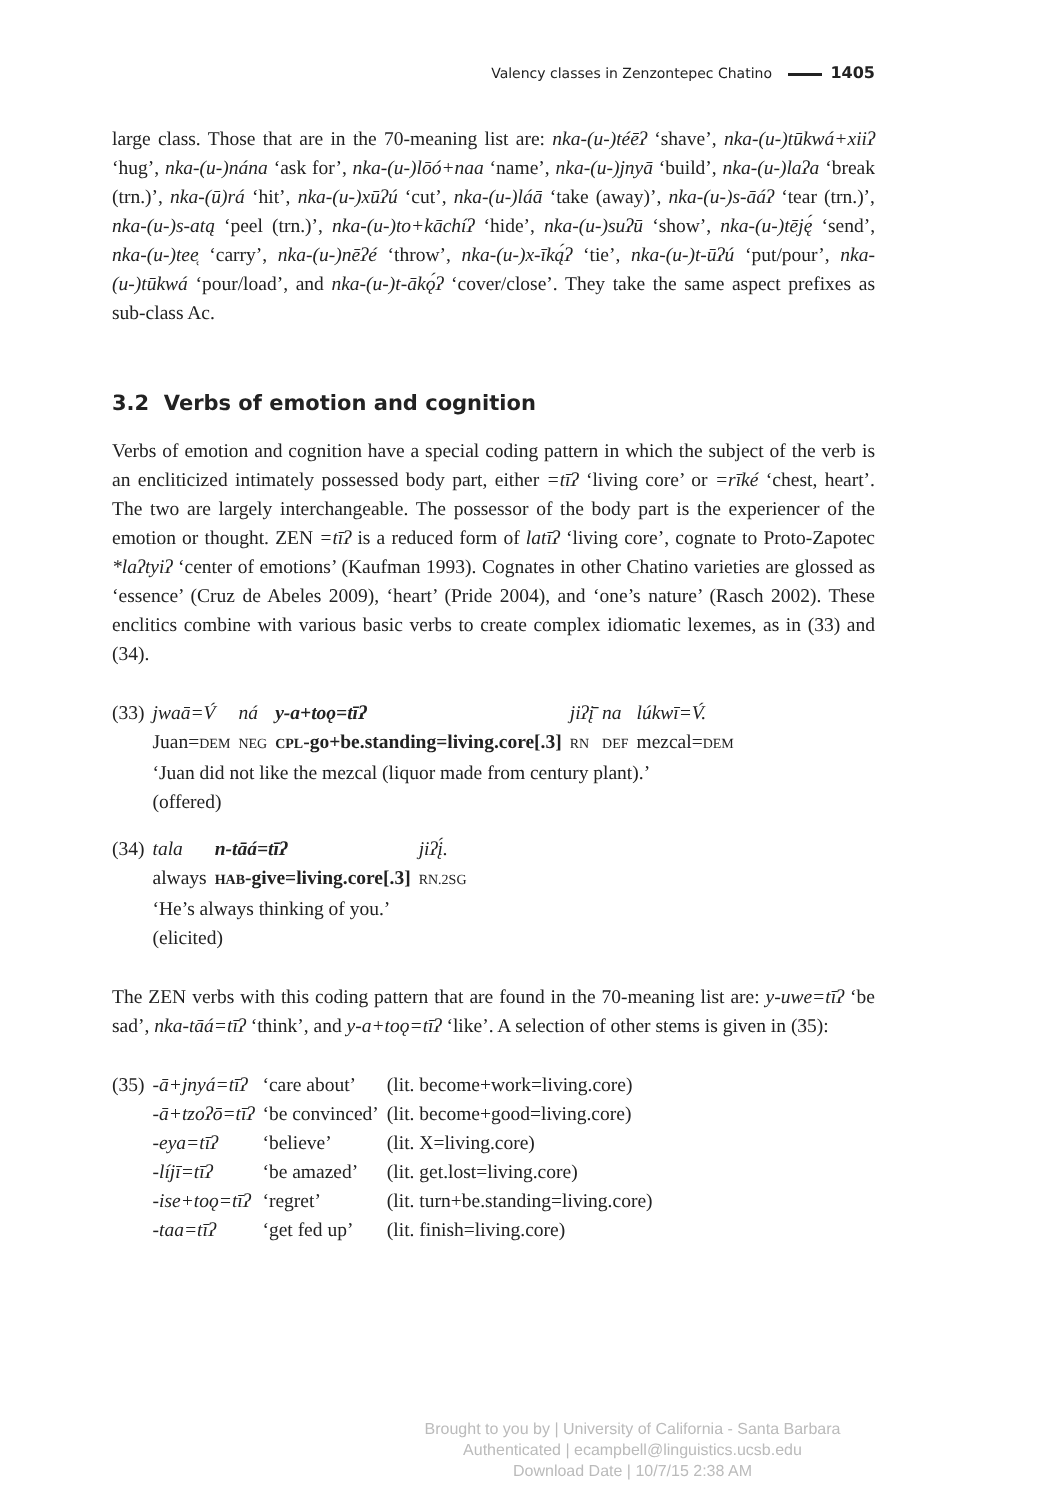Valency classes in Zenzontepec Chatino 1405
large class. Those that are in the 70-meaning list are: nka-(u-)téēʔ ‘shave’, nka-(u-)tūkwá+xiiʔ ‘hug’, nka-(u-)nána ‘ask for’, nka-(u-)lōó+naa ‘name’, nka-(u-)jnyā ‘build’, nka-(u-)laʔa ‘break (trn.)’, nka-(ū)rá ‘hit’, nka-(u-)xūʔú ‘cut’, nka-(u-)láā ‘take (away)’, nka-(u-)s-āáʔ ‘tear (trn.)’, nka-(u-)s-atą ‘peel (trn.)’, nka-(u-)to+kāchíʔ ‘hide’, nka-(u-)suʔū ‘show’, nka-(u-)tēję́ ‘send’, nka-(u-)tee̜ ‘carry’, nka-(u-)nēʔé ‘throw’, nka-(u-)x-īką́ʔ ‘tie’, nka-(u-)t-ūʔú ‘put/pour’, nka-(u-)tūkwá ‘pour/load’, and nka-(u-)t-ākǫ́ʔ ‘cover/close’. They take the same aspect prefixes as sub-class Ac.
3.2 Verbs of emotion and cognition
Verbs of emotion and cognition have a special coding pattern in which the subject of the verb is an encliticized intimately possessed body part, either =tīʔ ‘living core’ or =rīké ‘chest, heart’. The two are largely interchangeable. The possessor of the body part is the experiencer of the emotion or thought. ZEN =tīʔ is a reduced form of latīʔ ‘living core’, cognate to Proto-Zapotec *laʔtyiʔ ‘center of emotions’ (Kaufman 1993). Cognates in other Chatino varieties are glossed as ‘essence’ (Cruz de Abeles 2009), ‘heart’ (Pride 2004), and ‘one’s nature’ (Rasch 2002). These enclitics combine with various basic verbs to create complex idiomatic lexemes, as in (33) and (34).
| (33) | jwaā=V́ | ná | y-a+toǫ=tīʔ | jiʔį̄ | na | lúkwī=V́. |
| | Juan= DEM | NEG | CPL -go+be.standing=living.core[.3] | RN | DEF | mezcal= DEM |
| | ‘Juan did not like the mezcal (liquor made from century plant).’ | | | | | |
| | (offered) | | | | | |
| (34) | tala | n-tāá=tīʔ | jiʔį́. |
| | always | HAB -give=living.core[.3] | RN.2SG |
| | ‘He’s always thinking of you.’ | | |
| | (elicited) | | |
The ZEN verbs with this coding pattern that are found in the 70-meaning list are: y-uwe=tīʔ ‘be sad’, nka-tāá=tīʔ ‘think’, and y-a+toǫ=tīʔ ‘like’. A selection of other stems is given in (35):
| (35) | -ā+jnyá=tīʔ | ‘care about’ | (lit. become+work=living.core) |
| | -ā+tzoʔō=tīʔ | ‘be convinced’ | (lit. become+good=living.core) |
| | -eya=tīʔ | ‘believe’ | (lit. X=living.core) |
| | -líjī=tīʔ | ‘be amazed’ | (lit. get.lost=living.core) |
| | -ise+toǫ=tīʔ | ‘regret’ | (lit. turn+be.standing=living.core) |
| | -taa=tīʔ | ‘get fed up’ | (lit. finish=living.core) |
Brought to you by | University of California - Santa Barbara
Authenticated | ecampbell@linguistics.ucsb.edu
Download Date | 10/7/15 2:38 AM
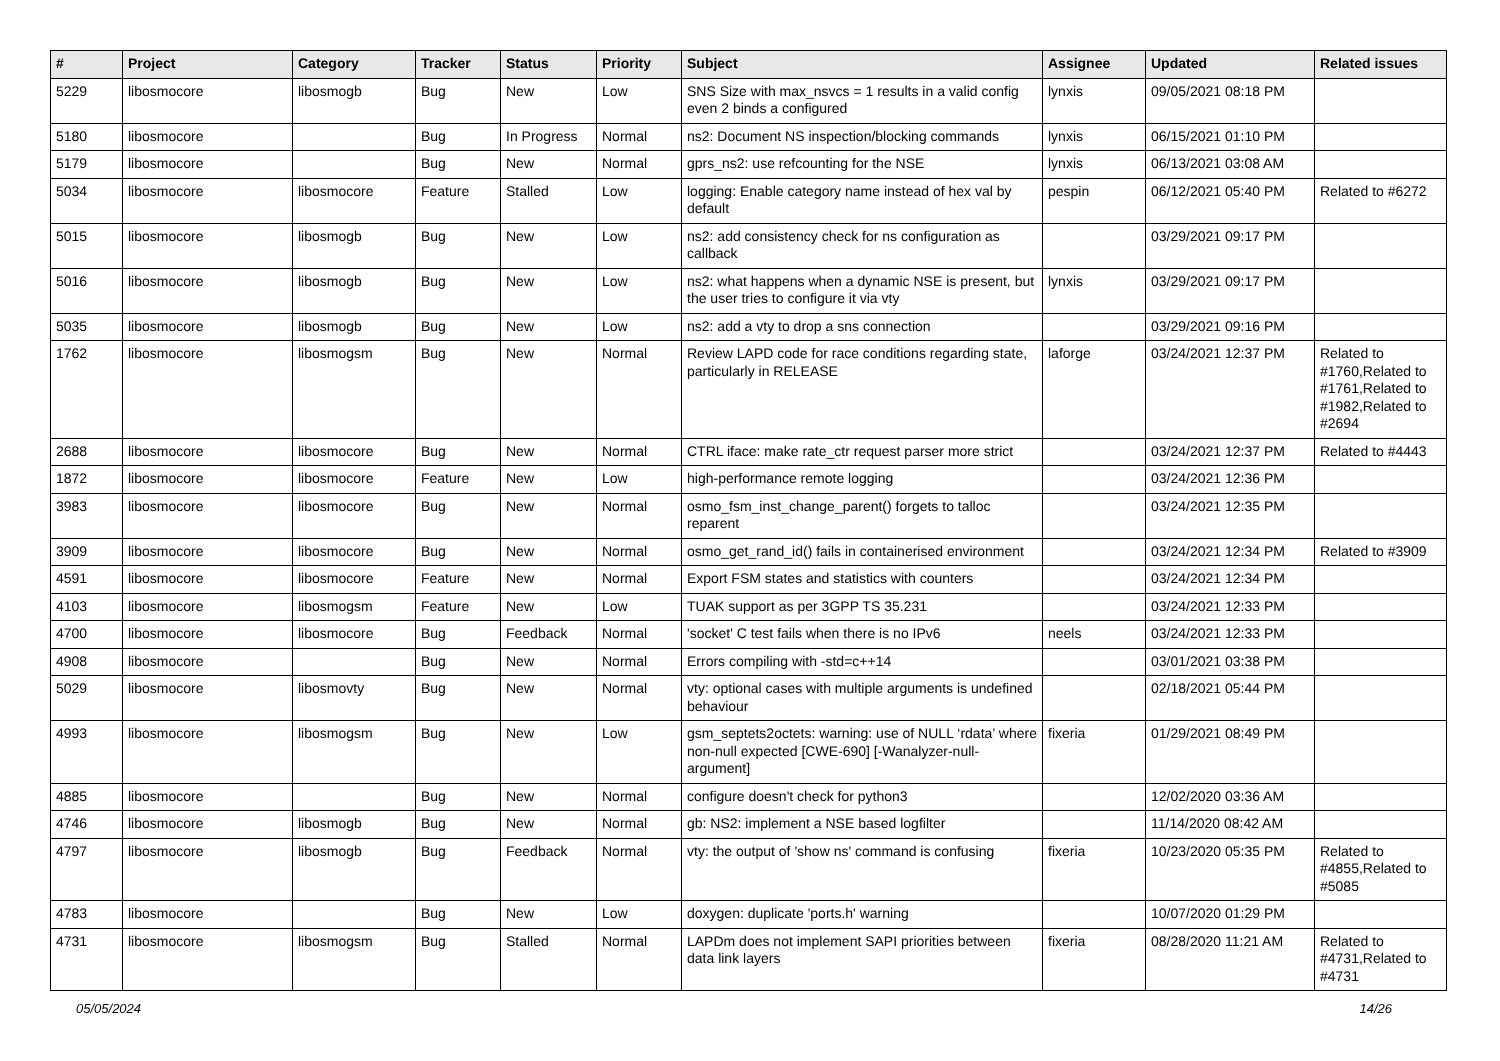| # | Project | Category | Tracker | Status | Priority | Subject | Assignee | Updated | Related issues |
| --- | --- | --- | --- | --- | --- | --- | --- | --- | --- |
| 5229 | libosmocore | libosmogb | Bug | New | Low | SNS Size with max_nsvcs = 1 results in a valid config even 2 binds a configured | lynxis | 09/05/2021 08:18 PM | |
| 5180 | libosmocore | | Bug | In Progress | Normal | ns2: Document NS inspection/blocking commands | lynxis | 06/15/2021 01:10 PM | |
| 5179 | libosmocore | | Bug | New | Normal | gprs_ns2: use refcounting for the NSE | lynxis | 06/13/2021 03:08 AM | |
| 5034 | libosmocore | libosmocore | Feature | Stalled | Low | logging: Enable category name instead of hex val by default | pespin | 06/12/2021 05:40 PM | Related to #6272 |
| 5015 | libosmocore | libosmogb | Bug | New | Low | ns2: add consistency check for ns configuration as callback | | 03/29/2021 09:17 PM | |
| 5016 | libosmocore | libosmogb | Bug | New | Low | ns2: what happens when a dynamic NSE is present, but the user tries to configure it via vty | lynxis | 03/29/2021 09:17 PM | |
| 5035 | libosmocore | libosmogb | Bug | New | Low | ns2: add a vty to drop a sns connection | | 03/29/2021 09:16 PM | |
| 1762 | libosmocore | libosmogsm | Bug | New | Normal | Review LAPD code for race conditions regarding state, particularly in RELEASE | laforge | 03/24/2021 12:37 PM | Related to #1760,Related to #1761,Related to #1982,Related to #2694 |
| 2688 | libosmocore | libosmocore | Bug | New | Normal | CTRL iface: make rate_ctr request parser more strict | | 03/24/2021 12:37 PM | Related to #4443 |
| 1872 | libosmocore | libosmocore | Feature | New | Low | high-performance remote logging | | 03/24/2021 12:36 PM | |
| 3983 | libosmocore | libosmocore | Bug | New | Normal | osmo_fsm_inst_change_parent() forgets to talloc reparent | | 03/24/2021 12:35 PM | |
| 3909 | libosmocore | libosmocore | Bug | New | Normal | osmo_get_rand_id() fails in containerised environment | | 03/24/2021 12:34 PM | Related to #3909 |
| 4591 | libosmocore | libosmocore | Feature | New | Normal | Export FSM states and statistics with counters | | 03/24/2021 12:34 PM | |
| 4103 | libosmocore | libosmogsm | Feature | New | Low | TUAK support as per 3GPP TS 35.231 | | 03/24/2021 12:33 PM | |
| 4700 | libosmocore | libosmocore | Bug | Feedback | Normal | 'socket' C test fails when there is no IPv6 | neels | 03/24/2021 12:33 PM | |
| 4908 | libosmocore | | Bug | New | Normal | Errors compiling with -std=c++14 | | 03/01/2021 03:38 PM | |
| 5029 | libosmocore | libosmovty | Bug | New | Normal | vty: optional cases with multiple arguments is undefined behaviour | | 02/18/2021 05:44 PM | |
| 4993 | libosmocore | libosmogsm | Bug | New | Low | gsm_septets2octets: warning: use of NULL ‘rdata’ where non-null expected [CWE-690] [-Wanalyzer-null-argument] | fixeria | 01/29/2021 08:49 PM | |
| 4885 | libosmocore | | Bug | New | Normal | configure doesn't check for python3 | | 12/02/2020 03:36 AM | |
| 4746 | libosmocore | libosmogb | Bug | New | Normal | gb: NS2: implement a NSE based logfilter | | 11/14/2020 08:42 AM | |
| 4797 | libosmocore | libosmogb | Bug | Feedback | Normal | vty: the output of 'show ns' command is confusing | fixeria | 10/23/2020 05:35 PM | Related to #4855,Related to #5085 |
| 4783 | libosmocore | | Bug | New | Low | doxygen: duplicate 'ports.h' warning | | 10/07/2020 01:29 PM | |
| 4731 | libosmocore | libosmogsm | Bug | Stalled | Normal | LAPDm does not implement SAPI priorities between data link layers | fixeria | 08/28/2020 11:21 AM | Related to #4731,Related to #4731 |
05/05/2024 14/26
------
Exercise ->
Would you restate, word for word and with no pictures, only the lines from the opening of the material through the line with "(lit. get.lost=living.core) |", both included?

Written response ->
Valency classes in Zenzontepec Chatino 1405
large class. Those that are in the 70-meaning list are: nka-(u-)téēʔ ‘shave’, nka-(u-)tūkwá+xiiʔ ‘hug’, nka-(u-)nána ‘ask for’, nka-(u-)lōó+naa ‘name’, nka-(u-)jnyā ‘build’, nka-(u-)laʔa ‘break (trn.)’, nka-(ū)rá ‘hit’, nka-(u-)xūʔú ‘cut’, nka-(u-)láā ‘take (away)’, nka-(u-)s-āáʔ ‘tear (trn.)’, nka-(u-)s-atą ‘peel (trn.)’, nka-(u-)to+kāchíʔ ‘hide’, nka-(u-)suʔū ‘show’, nka-(u-)tēję́ ‘send’, nka-(u-)tee̜ ‘carry’, nka-(u-)nēʔé ‘throw’, nka-(u-)x-īką́ʔ ‘tie’, nka-(u-)t-ūʔú ‘put/pour’, nka-(u-)tūkwá ‘pour/load’, and nka-(u-)t-ākǫ́ʔ ‘cover/close’. They take the same aspect prefixes as sub-class Ac.
3.2 Verbs of emotion and cognition
Verbs of emotion and cognition have a special coding pattern in which the subject of the verb is an encliticized intimately possessed body part, either =tīʔ ‘living core’ or =rīké ‘chest, heart’. The two are largely interchangeable. The possessor of the body part is the experiencer of the emotion or thought. ZEN =tīʔ is a reduced form of latīʔ ‘living core’, cognate to Proto-Zapotec *laʔtyiʔ ‘center of emotions’ (Kaufman 1993). Cognates in other Chatino varieties are glossed as ‘essence’ (Cruz de Abeles 2009), ‘heart’ (Pride 2004), and ‘one’s nature’ (Rasch 2002). These enclitics combine with various basic verbs to create complex idiomatic lexemes, as in (33) and (34).
| (33) | jwaā=V́ | ná | y-a+toǫ=tīʔ | jiʔį̄ | na | lúkwī=V́. |
| | Juan= DEM | NEG | CPL -go+be.standing=living.core[.3] | RN | DEF | mezcal= DEM |
| | ‘Juan did not like the mezcal (liquor made from century plant).’ | | | | | |
| | (offered) | | | | | |
| (34) | tala | n-tāá=tīʔ | jiʔį́. |
| | always | HAB -give=living.core[.3] | RN.2SG |
| | ‘He’s always thinking of you.’ | | |
| | (elicited) | | |
The ZEN verbs with this coding pattern that are found in the 70-meaning list are: y-uwe=tīʔ ‘be sad’, nka-tāá=tīʔ ‘think’, and y-a+toǫ=tīʔ ‘like’. A selection of other stems is given in (35):
| (35) | -ā+jnyá=tīʔ | ‘care about’ | (lit. become+work=living.core) |
| | -ā+tzoʔō=tīʔ | ‘be convinced’ | (lit. become+good=living.core) |
| | -eya=tīʔ | ‘believe’ | (lit. X=living.core) |
| | -líjī=tīʔ | ‘be amazed’ | (lit. get.lost=living.core) |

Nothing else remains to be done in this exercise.